Editorial: Background checks still hazy

Mon, Feb 13, 2006 (12:32 p.m.)

Congressional investigators have criticized the Transportation Security Administration's inability to launch a long-awaited program that is supposed to improve the accuracy of airline passengers' background checks.

A recent report issued by the Government Accountability Office says the TSA has failed to follow its own plan for implementing the Secure Flight program. A December 2004 law requires that TSA take over the job of passenger background checks, which the airlines currently do.

The TSA plans to check passengers' names against comprehensive, classified terrorist databases, rather than the incomplete watch lists that airlines receive. The new system is supposed to curtail errors, such as a December incident in which a 4-year-old child was refused boarding privileges because his name appeared on a terrorist watch list.
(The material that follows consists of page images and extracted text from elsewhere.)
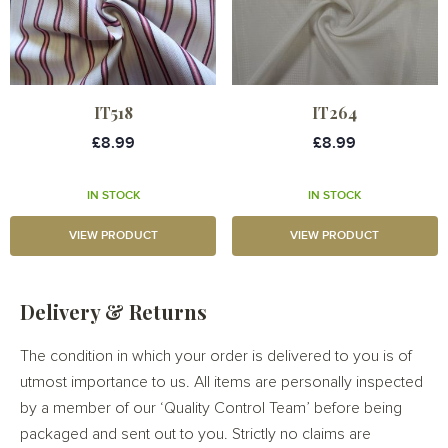
IT518
IT264
£8.99
£8.99
IN STOCK
IN STOCK
VIEW PRODUCT
VIEW PRODUCT
Delivery & Returns
The condition in which your order is delivered to you is of
utmost importance to us. All items are personally inspected
by a member of our ‘Quality Control Team’ before being
packaged and sent out to you. Strictly no claims are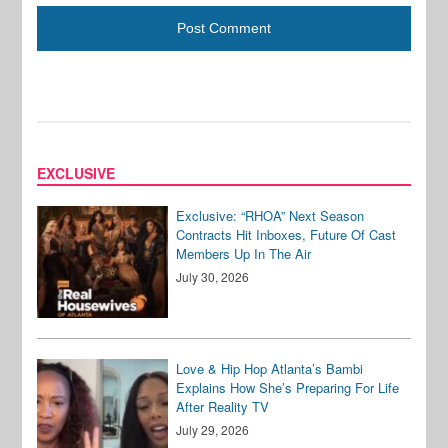
EXCLUSIVE
Exclusive: “RHOA” Next Season
Contracts Hit Inboxes, Future Of Cast
Members Up In The Air
July 30, 2026
Love & Hip Hop Atlanta’s Bambi
Explains How She’s Preparing For Life
After Reality TV
July 29, 2026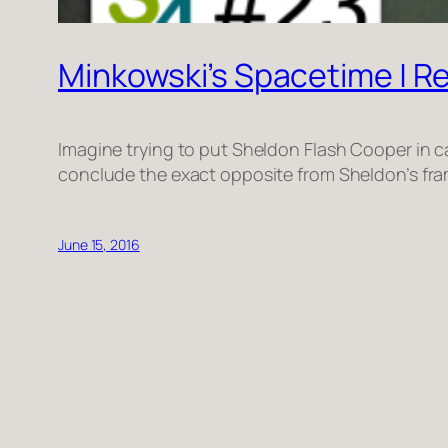
Minkowski’s Spacetime | Rel
Imagine trying to put Sheldon Flash Cooper in c
conclude the exact opposite from Sheldon’s fram
June 15, 2016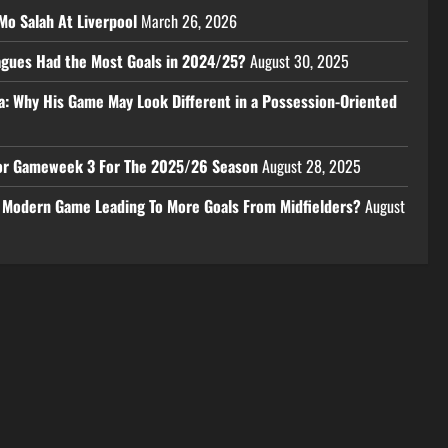
Mo Salah At Liverpool
March 26, 2026
eagues Had the Most Goals in 2024/25?
August 30, 2025
a: Why His Game May Look Different in a Possession-Oriented
 For Gameweek 3 For The 2025/26 Season
August 28, 2025
e Modern Game Leading To More Goals From Midfielders?
August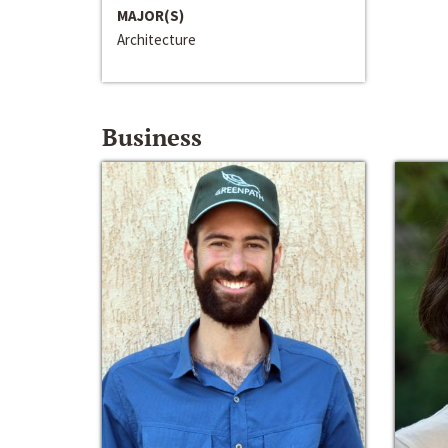
MAJOR(S)
Architecture
Business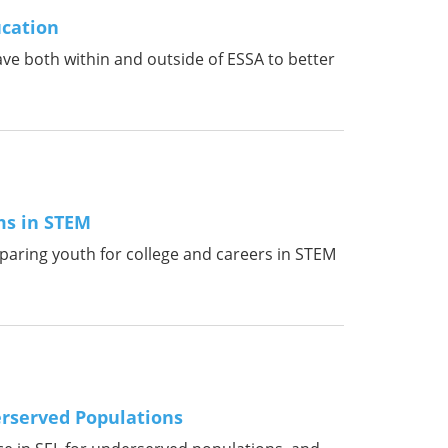
ucation
ave both within and outside of ESSA to better
ms in STEM
reparing youth for college and careers in STEM
erserved Populations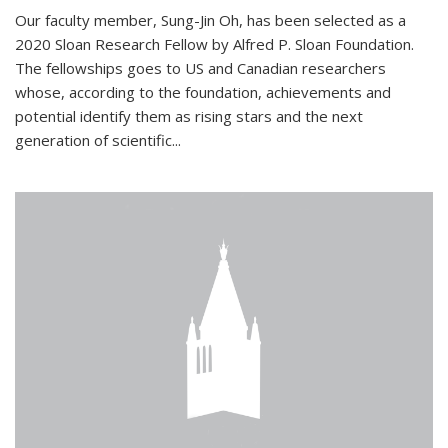
Our faculty member, Sung-Jin Oh, has been selected as a
2020 Sloan Research Fellow by Alfred P. Sloan Foundation.
The fellowships goes to US and Canadian researchers
whose, according to the foundation, achievements and
potential identify them as rising stars and the next
generation of scientific...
Secure Flight was to start in April 2005. But now the TSA doesn't even have a projected start date, the GAO says. The report also criticizes the agency for not taking adequate steps to make sure sensitive information would be protected from computer hackers.

In a Senate Commerce Committee hearing last week, TSA officials said their own internal review revealed similar issues, and they are working on corrections. But senators, frustrated that the TSA has spent three years and $144 million without improving the system, have lost their patience. Frankly, so have we. The TSA needs to get its act together and fix this system.